> [Task objective]:
I need the entries printed again word for word, without the images.

> [Information shown]:
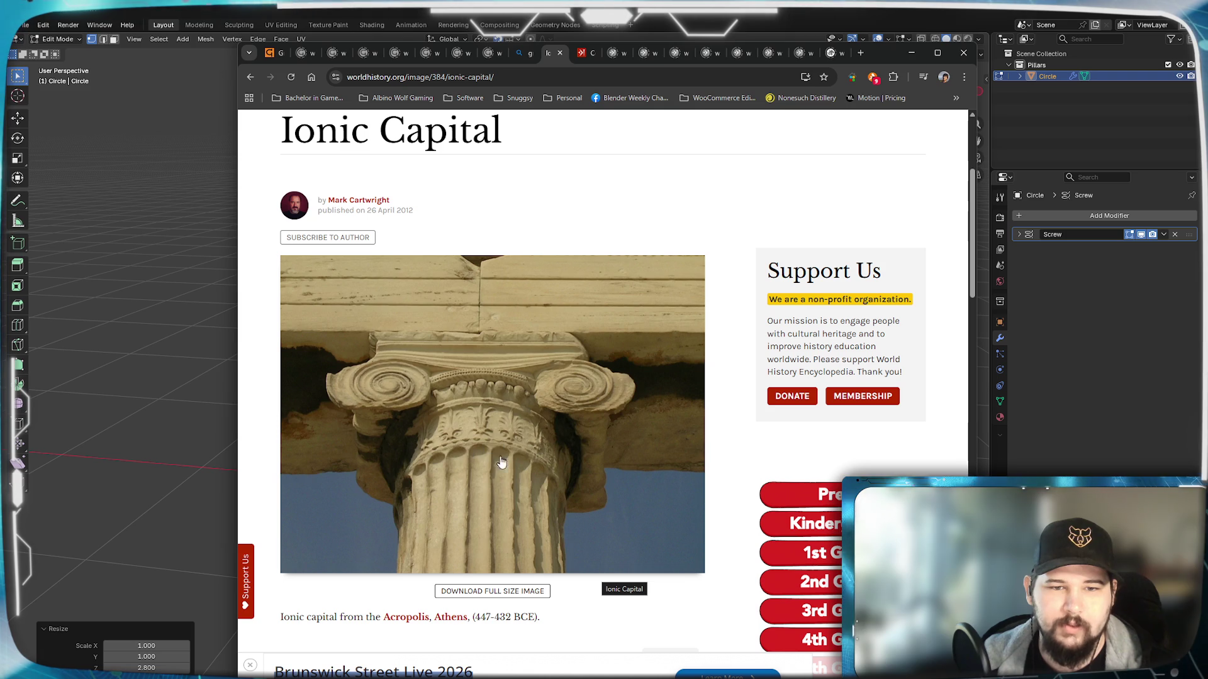
scroll(493, 444, "up", 1)
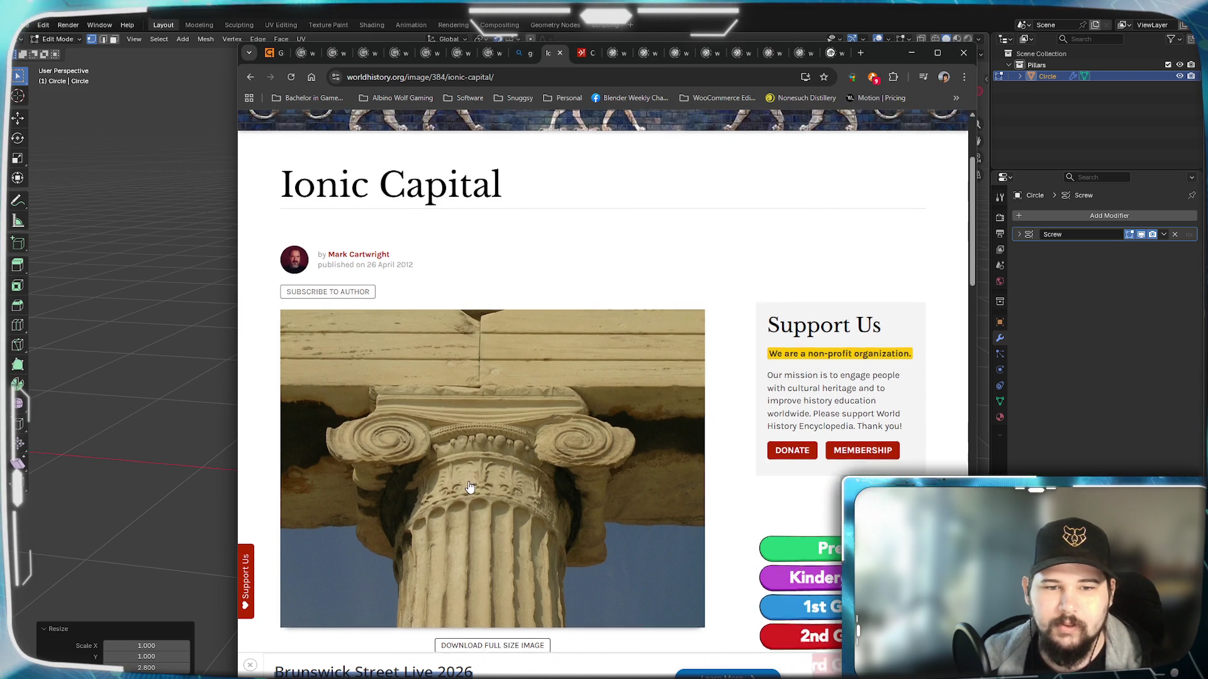
scroll(490, 438, "down", 2)
scroll(490, 437, "up", 1, "ctrl")
scroll(494, 432, "up", 3, "ctrl")
scroll(494, 431, "up", 2, "ctrl")
scroll(539, 390, "up", 2, "ctrl")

> [Task output]:
scroll(493, 444, "up", 1)
scroll(490, 438, "down", 2)
scroll(490, 437, "up", 1, "ctrl")
scroll(494, 432, "up", 3, "ctrl")
scroll(494, 431, "up", 2, "ctrl")
scroll(539, 390, "up", 2, "ctrl")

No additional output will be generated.